Denn – so der Sachstand September 2023 – bei der Vorbereitung (und jetzt dessen Abruchs) ist eine horrende große Geldsumme sinnlos verpulvert worden. Zwar werden in der Öffentlichkeit dafür sehr unterschiedliche Zahlen genannt (bis zu 2 Millionen Euro) – ich gehe von 1,0 bis 1,5 Millionen aus. Ob das jetzt Hunderttausend mehr oder weniger sind finde ich dabei völlig uninteressant.
Bekanntlich (ich spare mir Details) ist Giessen seit Jahren so gut wie Pleite. Oder anders rum: sollte irgendwann in ein paar Monaten / paar Jahren ein Gericht grünes Licht geben, es ist bzw. wird schlicht und einfach kein Geld für einen zweiten Anlauf im Stadtsäckel sein.
((Nicht zuletzt, weil die Massenverarmung im Moment spürbar an Geschwindigkeit zunimmt und folgerichtig auch die Kommunen in die Pflicht genommen werden Sozialleistungen aller Art den Abgehängten zu gewähren.))
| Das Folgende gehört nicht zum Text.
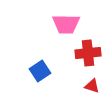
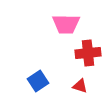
blue square: moved 2 px left, 10 px down
red triangle: moved 12 px left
Ich möchte nicht falsch verstanden werden. Ich glaube, dass ich mit meiner Ansicht, dass die Giessener Innenstadt wegen der sich immer krasser zeigenden Klimakatastrophe bei uns autofrei werden muss. Natürlich wäre das nur “Kleinvieh macht nur Kleinmist” aber es wäre ein guter Anfang. Ich bin für den Verkehrsversuch als einen guten Einstieg der Verbannung der Autos aus der Innenstadt.
* Morgen Abend ist im Rathaus eine Sondersitzung zum Thema. Ich versuche einen Platz auf der Tribüne zu bekommen.